Sin embargo, ¿qué sucede cuando la multiplicación de signos redundantes ofrece una visión nada coherente con los valores dominantes de la posmodernidad? Olvidaos de la visión mercantilista y probad a ver las grandes áreas comerciales como una epifanía: como la epifanía de nuestra suficiencia como sociedad significada en esos nuevos templos, los grandes hipermercados, donde revivimos el sueño de Aladino: tener a nuestro alcance todo cuanto pudiéramos desear. Y ahora, lejos del feo materialismo ambiente, preparaos para dos rituales de magia.
Primero, el ritual de la “desaparición instantánea”. O lo que viene a ser lo mismo: rodearse de productos que procuran la máxima gratificación en la medida en que su duración sea más efímera, como podrían ser, tal vez un perfume, una cena o un cotillón extraordinario. Por otro lado, el ritual de la “aparición eterna”: regalar bienes perfectamente prescindibles, pero cargados de una intención de perdurabilidad como serían todos aquellos que destacan publicitariamente por estas fechas –joyas o relojes imbuidos de poderes talismánicos, viajes a lugares “inolvidables”, etcétera-. Ambos rituales anudan sortilegios complejos, capaces de expresar infinidad de significados simultáneos y contradictorios. Y un buen paradigma sería, por ejemplo, el alto consumo navideño de vinos de crianza.
Hablamos de una auténtica comunión profana significada, como todas las comuniones, con su propia mística. En tanto que la botella se vacía al beberla, el vino expresa el ritual de la desaparición instantánea –lentificada por matices como el bouquet, el paladar o el color-. Pero si el crianza tiene solera, por ser de añada y solar lo suficientemente señalados, el vino también expresa el ritual de la aparición eterna: memoria de un pasado que, en el instante de la comunión, cobra dimensión de eternidad.
Ambas dimensiones, eterna e instantánea, remiten a una ética y a una estética que pueden simultanearse en cualquier ágape de Navidad, a modo de contrapunto. Por supuesto, ambas vienen repitiéndose sin variación desde la noche de los tiempos. Ahora bien, interpretadas a la luz del hedonismo posmoderno, remiten a una nueva teoría general del placer: el hedonismo actual, al contrario que el clásico, es un hedonismo autoilusionante y mental, que busca el placer más por la ensoñación que por la realización, más en el goce del objeto imaginado que en el poseído. Por eso la posesión acaba decepcionando siempre –y las fiestas de Navidad, por lo general, también-.
Todo esto es una locura –repetimos recurrentemente año tras año antes comenzar estas fiestas, y todavía más después de concluirlas-. Que no cunda el pánico, no es grave: es exactamente lo que deben seguir diciendo.
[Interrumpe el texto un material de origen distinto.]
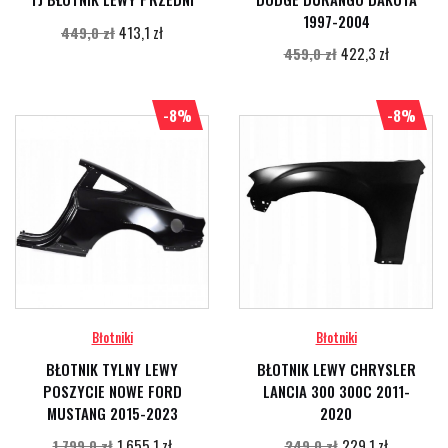
1997-2004
413,1 zł
449,0 zł
422,3 zł
459,0 zł
-8%
-8%
Błotniki
Błotniki
BŁOTNIK TYLNY LEWY
BŁOTNIK LEWY CHRYSLER
POSZYCIE NOWE FORD
LANCIA 300 300C 2011-
MUSTANG 2015-2023
2020
1 655,1 zł
229,1 zł
1 799,0 zł
249,0 zł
En un mundo erróneamente racionalizado, la compra, el consumo sin control, es el espacio social reservado a las locuras tolerables, a la explosión controlada de insatisfacciones, al seudocumplimiento de los irracionales irresueltos. En Navidad todos estos procesos desembocan en un acto de locura colectiva. Pero bajo esta fiebre hedonista puede estar expresándose, una vez más, una locura perfectamente religiosa.
George Ritzer atribuye el éxito de la Navidad a la actual deriva del consumo hacia su espectacularización como forma de reencantamiento: se busca, ante todo, recrear un espacio mágico donde podamos vivir el sueño de la exuberancia y la opulencia al alcance de cualquiera. Baudrillard habla del síndrome de Peter Pan: la Navidad como exponente, no tanto de la puerilidad en la que parece haberse sumido el hombre contemporáneo, sino más bien del temor al envejecimiento que marca, implacable, la inminencia de las doce campanadas de Nochevieja. Menos espectacular, pero sin duda más certero, Julio Caro Baroja demostró que el ciclo de Navidad pertenece a la misma estación invernal que el Carnaval y otras fiestas profanadoras o subversivas, como la Fiesta de los Locos, donde lo estrictamente propio es rendir culto al renacimiento de la vida, significado por el absurdo o la sinrazón de la infancia irresponsable y sin embargo protegida por los dioses, como ese sol que pese a todo, cada solsticio invernal, vuelve a regenerarse en su más absoluta plenitud.
Probablemente, antes de la Contrarreforma y su obsesión por el martirio, la Iglesia también celebraba la Navidad como una fiesta salvífica, de alegría y gratificación, muy parecida a esas orgías paganas que fueron antes y que hoy regresan, distintas en la forma, pero idénticas en su fondo, aunque las llamemos posmodernas.
Tanto como la del Niño Dios que nace, esta es la fiesta de Gargantúa y Pantagruel engullendo las quintaesencias de Alcofibrás, la de Don Quijote y Sancho bailando su rigodón en la ínsula de Barataria, la de todos los locos que se consuman consumiéndose, derrochándose en el sacrificio batailleano de su ser. Sí, aunque nadie les haga mucho caso de verdad por estos días, que son los suyos, hay una extraña religiosidad que aúna a los locos y a los niños: sólo ellos creen verdaderamente que cada mañana pueden nacer de nuevo. Una locura, claro. Por eso es Navidad.